We sat down with David to pick his brain about:

• Why biotech falls behind other industries in automation
• Challenges that labs face in adopting automation 
• Why automation projects fail
• How change management is a key part of success
• What he’s excited about most in automation
• And more

Read on for our interview with David—plus a fun fact about him, too.

Don’t Procrastinate: Now’s the Time to Automate

Q: At Ganymede, we often note how far behind the life sciences are when it comes to modern cloud-based infrastructure, data management, and automation. Why do you think that is? Are there challenges in adoption that are unique to the life sciences?

A: Actually building sophisticated automation takes a lot of capital investment, consensus-building, and a clear path to ROI—all of which take time to develop.  With the life sciences, it’s often not well understood from the outside just how dynamic and highly innovative R&D is. By nature, that means that any infrastructure, automation, and standardization a lab builds will lag significantly behind the on-the-ground innovation. 

Additionally, biology deals with a lot of unknowns. The models we’re working on are not as clear-cut as models in financial systems, for example. These inherent challenges based on the nature of the scientific domain makes it much more difficult to standardize and automate than normal in this field.

Q: Do you have any prime examples of where automation can be especially useful for labs, or where it’s a “no-brainer” to invest in? And how can companies identify those opportunities in their own labs?

A: The most classic use-case for automation is improving throughput without increasing headcount. It’s about looking at areas where there are high costs yet little ROI on those costs, like having a PhD-level scientist spending hours pipetting.
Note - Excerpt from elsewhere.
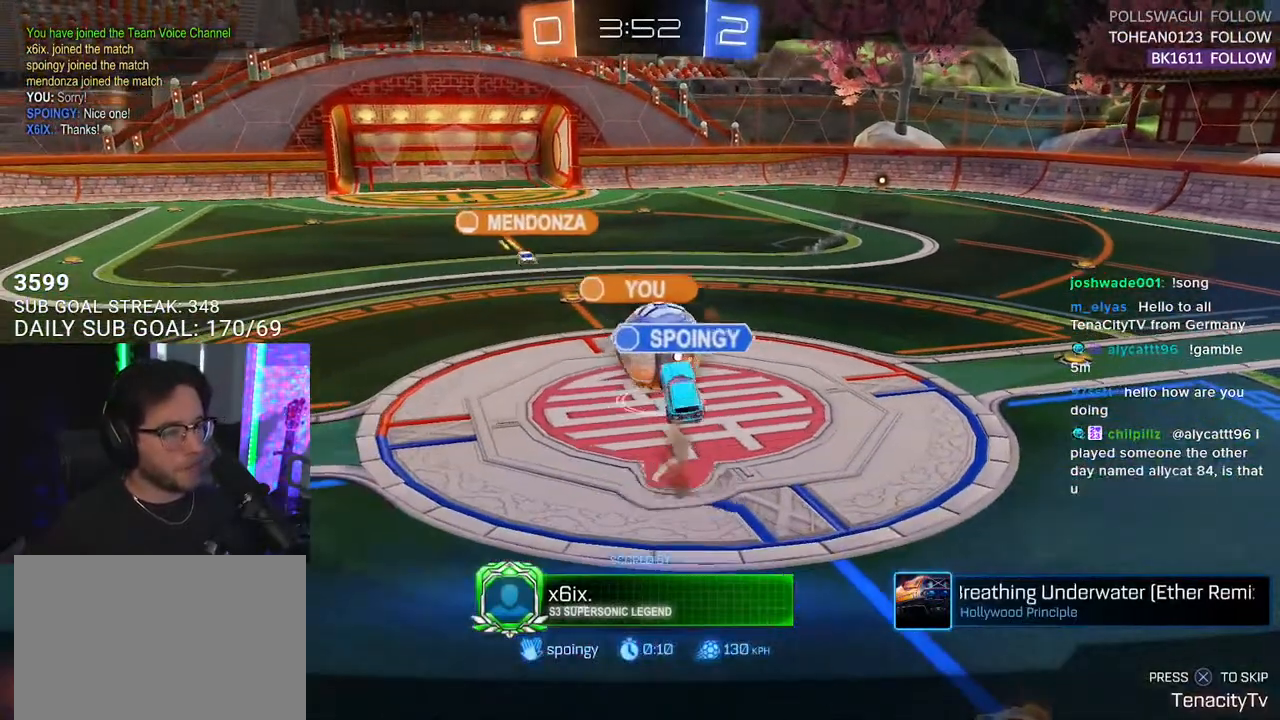
{"buttons": [], "left_stick": "center", "right_stick": "center", "events": []}
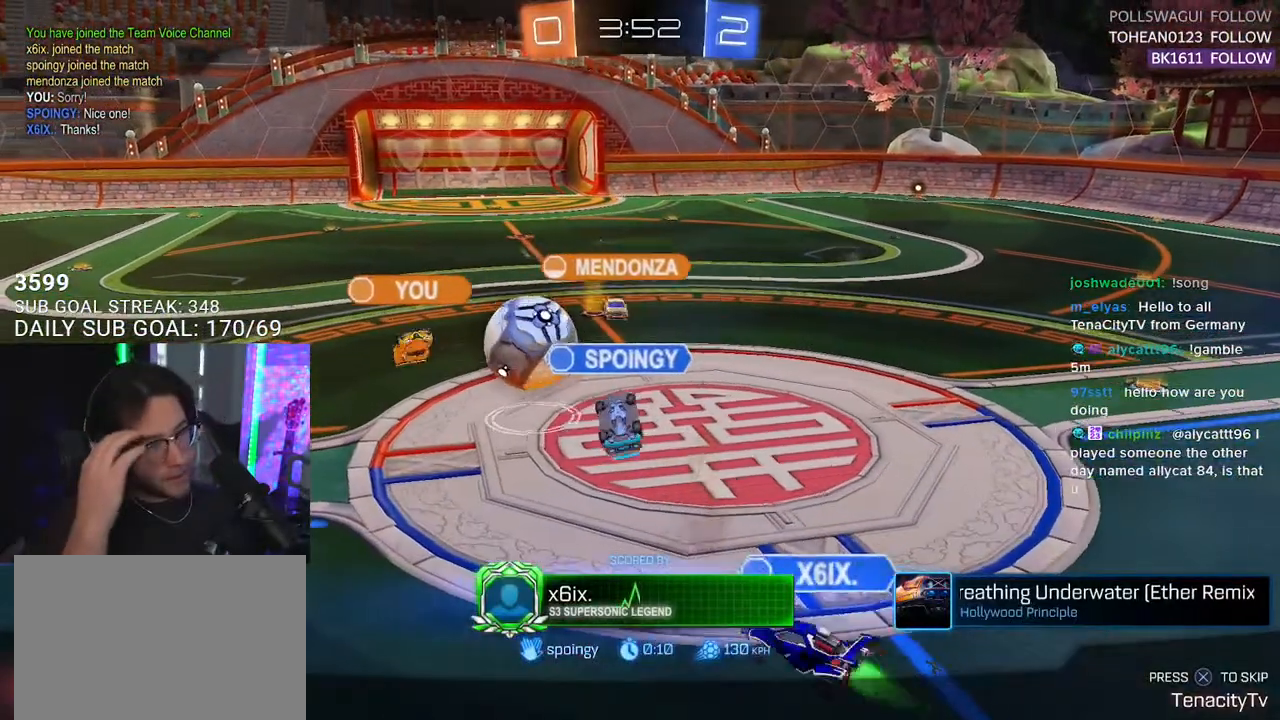
{"buttons": [], "left_stick": "center", "right_stick": "center", "events": []}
Automation can leverage that individual’s work so they can be freed up for higher-level knowledge work. 

Companies should look for an area where there’s a highly repetitive process—like pipetting— that takes up a lot of time. But it’s important to note that automation doesn’t have to be all-or-nothing. Not everything has to be automated right away. It’s good to take small steps, such as using an automated liquid handler to handle pipetting, or bringing in an automated stacker or a bulk dispenser. 

I’m a big advocate of taking an evolutionary approach before trying to create an end-to-end system with no human intervention. Notch those small wins first.

Q: Speaking of starting small and building up: what are some of the most common barriers that labs face when translating human workflows into automation workflows?

A: Unlike a more traditional manufacturing model where a company might tool up and manufacture the same widget for five to ten years, pharma and biotech R&D are high-mix environments. There is a lot of adaptability and variability. 

Humans are the most adaptable agents to perform work in a variable environment like this, because they can dynamically change what they’re doing to accommodate a constant data feedback cycle. So when it comes to automation, tools also need to be as adaptable to change alongside the process. 

Labs need to think about not just a well-defined process to automate, but also how it will shift over time and as different variables come into play.

Q: Considering all the variability within labs, how do companies build in flexibility for nuances in process or unpredictable environmental factors—like fluctuating humidity—into an automated data flow or workflow?

A: There are so many things that humans do naturally that often are not captured in automation. For example, a scientist may subconsciously avoid exposing samples to intense sunlight through a window. This variable might not be tracked in a data system, and yet it could impact the results and reproducibility of the experiment. 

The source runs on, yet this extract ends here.